--- Provided data ---
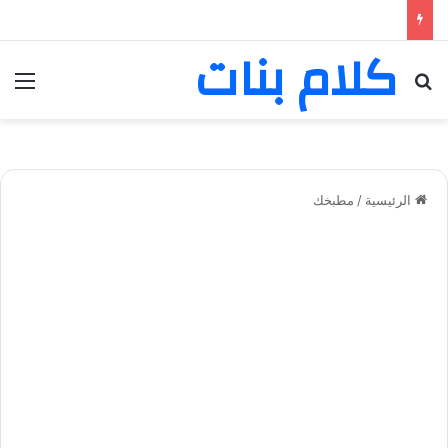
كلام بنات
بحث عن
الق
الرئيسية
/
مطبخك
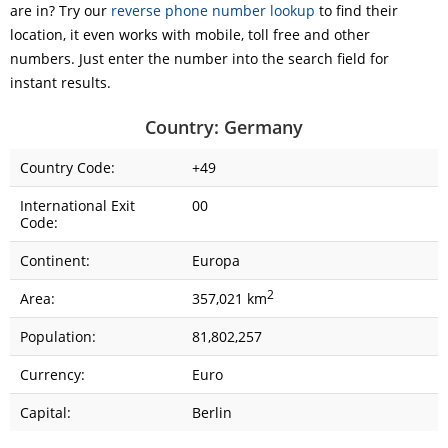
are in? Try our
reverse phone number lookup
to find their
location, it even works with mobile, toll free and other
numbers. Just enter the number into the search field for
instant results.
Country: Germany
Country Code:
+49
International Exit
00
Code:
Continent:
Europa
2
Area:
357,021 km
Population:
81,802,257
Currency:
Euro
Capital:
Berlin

==

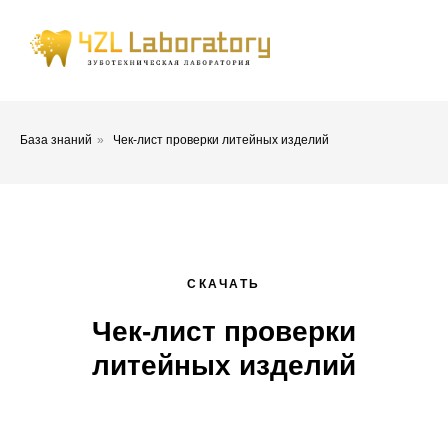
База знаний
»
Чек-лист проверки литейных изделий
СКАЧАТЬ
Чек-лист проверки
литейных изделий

--- What to work on ---
Copy each line holding "изделий" from the material above.

--- Completed exercise ---
Чек-лист проверки литейных изделий
литейных изделий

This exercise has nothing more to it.